Now, most dyes recommend using heat to do a dye bath. My husband said that wasn't an option if I was going to use the masking liquid so I devised a new plan. The particular dye I used, which was this:
said to dissolve it in 4 cups of warm water. I decided to make it more concentrated and dissolve it in 2 cups of ultra hot water instead. I then let the water come to room temperature. This is a really crappy picture, but see how the dye is dark with a lighter foam on top?
When that foam is all gone, it should be at room temp. See?
So, then I used another brush and painted my shoe uppers with the concentrated dye. Once they were very well saturated, I poured the dye into a giant pot and added enough cold water to cover my shoes. I then wedged my shoes in there upside down.:
The other problem with doing a dye bath with shoes is that the rubber makes them float. So, I put a colander on top of them and put 10 lbs worth of weight plates in the colander.
Problem solved, heh! If you don't have weight plates, just get creative. So, yeah, I let them sit in there for a good long time. About 6 hours or so, I think.
Then I took them out, peeled off the latex, and rinsed them in cold water to get most of the excess dye off. The latex peels off very easily but if you experience any difficult, just use an eraser to rub it off. Here's how they look at that point:
Woohoo!!! No staining on the rubber! It actually worked!! Awesome!! I then tossed them in the washer (by themselves, of course) and washed them in cold water and then dried them in the dryer. I forgot to take a picture of how they look after that, but they definitely lost some color in the washing process. However, they were still very vibrant and bold. Enter the bleach stencil. I decided to go with whales. I don't really know why. It was between whales and cupcakes. So, I used my preferred bleach stenciling method, like so:Basically, I use a Clorox Bleach Gel Pen and squirt some out on a plate and just use it as if it were paint. Then, using a paint brush, I "paint" just inside the lines of my stencil to try to get as little as possible on the freezer paper (to prevent any bleeding). I know some people use liquid bleach in a spray bottle, but I've never been able to do that without it soaking through the freezer paper. So, I came up with this method and it works like a charm for me. Just use the method you're most comfortable with.

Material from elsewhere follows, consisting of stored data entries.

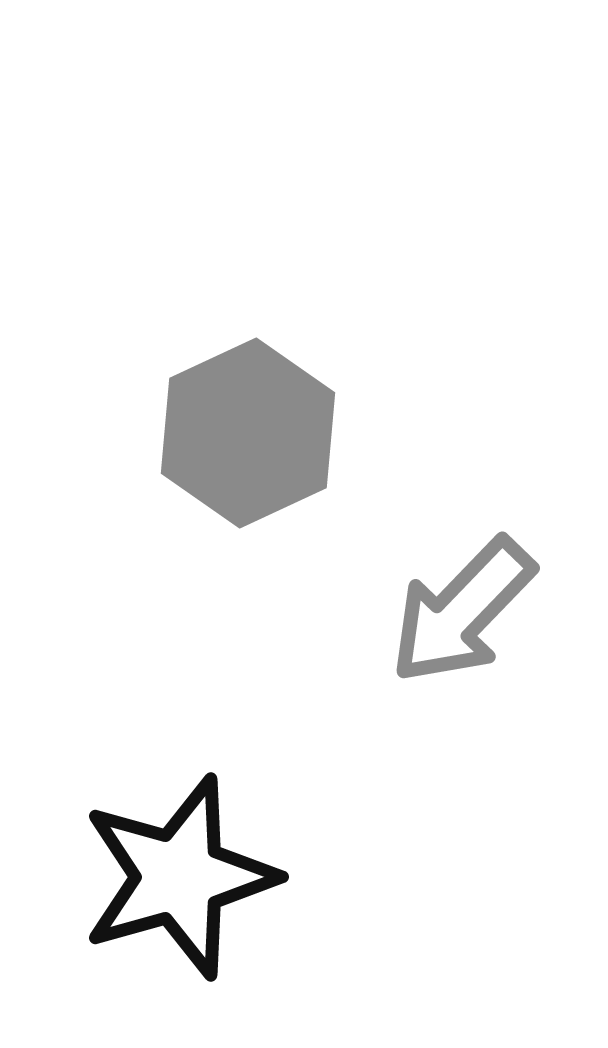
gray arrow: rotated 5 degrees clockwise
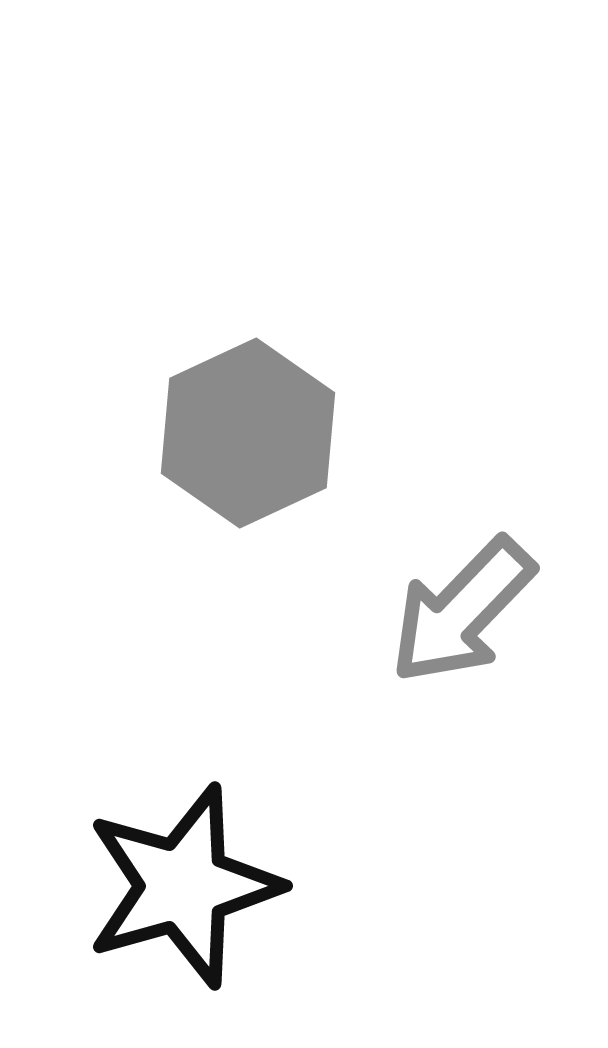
black star: moved 4 px right, 9 px down
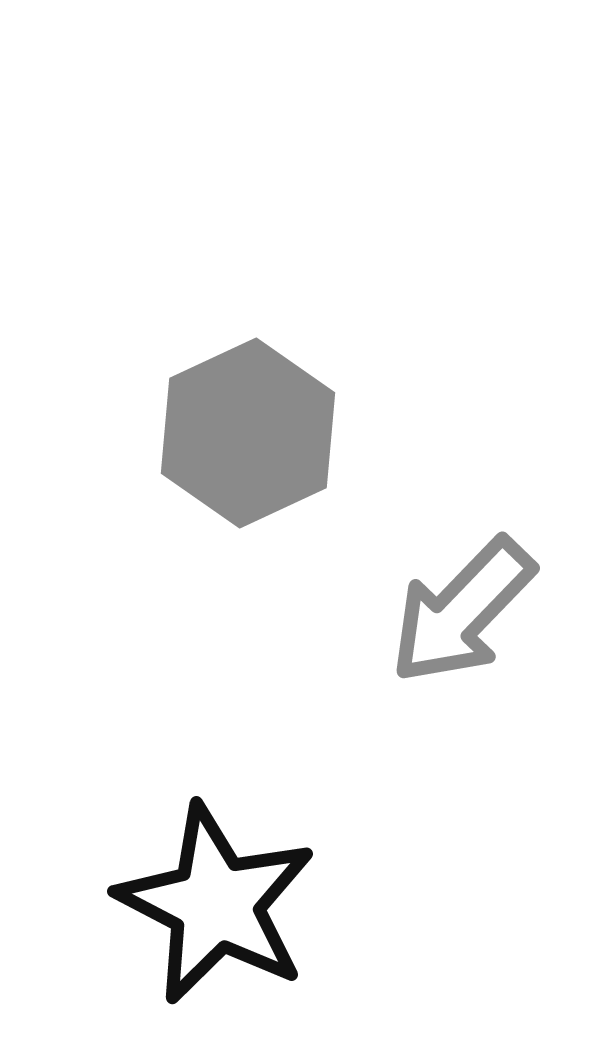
black star: moved 33 px right, 18 px down; rotated 29 degrees counterclockwise
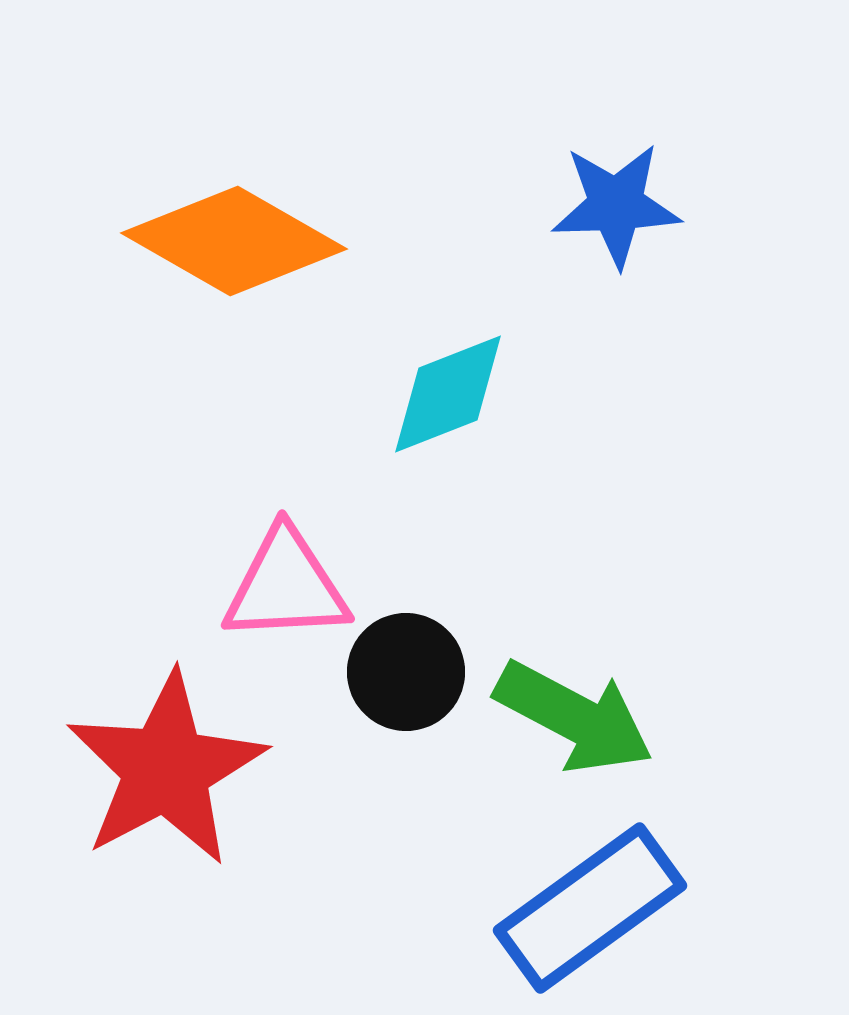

Since this was a very small and simple stencil and I was doing it on a shoe, I didn't use freezer paper. I cut it out of poster board. And then I just went to town, bleaching whales on my newly dyed shoes. They looked like they were missing a little something so I freehanded some asterisk/star thingies and some hearts. Then I washed and dried them again and now they look like this:
YAY!!!! I'm kind of in love with them.